Dienstag, 6. August 2013

Die Mafia



Gerade stehe ich im OP herum und tue nichts, als mir eine aufgeregt Anästhesieschwester zuflüstert: „Der nächste Patient, das ist vermutlich ein Krimineller! Der hat Verbindungen zur japanischen Mafia.“ „Aha“, denke ich mir und lese misstrauisch den OP-Plan auf dem ein asiatisch aussehender Name aufgeführt ist. Weitere Anwesende wissen mehr Details wie z.B.: der Mann habe immer einen Bodyguard und einen Privatbutler bei sich und seinen Aufenthalt bezahle er in bar. „Das hört sich ja alles sehr realistisch an“, denke ich mir weiter, beschließe aber bei der entsprechenden Narkoseeinleitung zufälligerweise woanders zu sein. Diesen Vorsatz ersetzt mein eifriges Gehirn kurz darauf mit der wichtigen Information, dass Tossy II eine Ruptur des Ligamentum acromioclaviculare und eine Überdehnung des Ligamentum coracoclaviculare meint.
Hierauf laufe ich kurz später unbedarft in den Narkoseeinleitungsraum, wo schon ein Mann mit großflächigen Drachentattos liegt.

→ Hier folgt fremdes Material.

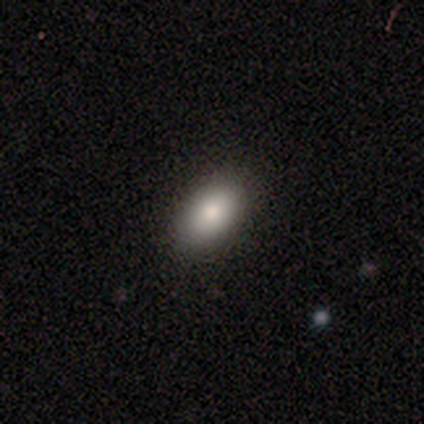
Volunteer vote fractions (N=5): smooth-or-featured: smooth: 100% | featured or disk: 0% | star or artifact: 0%
  how-rounded: in between: 60% | round: 20% | cigar-shaped: 20%
  merging: none: 100% | minor disturbance: 0% | major disturbance: 0% | merger: 0%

„Hallo PJler! Wie schön, dass du da bist. Du hilfst doch kurz bei der Narkoseeinleitung?!“ ruft der Anästhesist fröhlich. Er steht mit der Anästhesieschwester am anderen Ende des Raumes und trägt Dinge in das Protokoll ein. Zum Glück scheint man den Privatbutler und den Bodyguard nicht mit reingelassen zu haben.
„Fang‘ doch schon mal an mit der Präoxygenierung!“ ruft der Anästhesist.
„Ja hallo“, begrüße ich den Patienten, „und hier halte ich ihnen einen kleine Maske vor, aus der Sauerstoff kommt.“
„Er spricht nur Englisch und Japanisch!“ ruft der Anästhesist jetzt vom Fußende des Patienten aus, wo er mit den Narkosemedikamenten bereitsteht. Am Fußende?! Die Schwester verschwindet unauffällig hinter dem Narkosewagen. Zufälligerweise vergesse ich in diesem Augenblick sofort die englischen Wörter für „Sauerstoff“, „Maske“, „tief einatmen“ und ähnliches. Das ist aber egal denn der Anästhesist hat sich nun neben den Patientenarm mit der Kanüle geschlichen und besonders schnell alle seine Schlafmedikamente gegeben. Zoing. Innerhalb Sekunden schläft der Patient. Gesagt hat er bis jetzt nichts. Die Anästhesieschwester kommt wieder hinter dem Narkosewagen hervor.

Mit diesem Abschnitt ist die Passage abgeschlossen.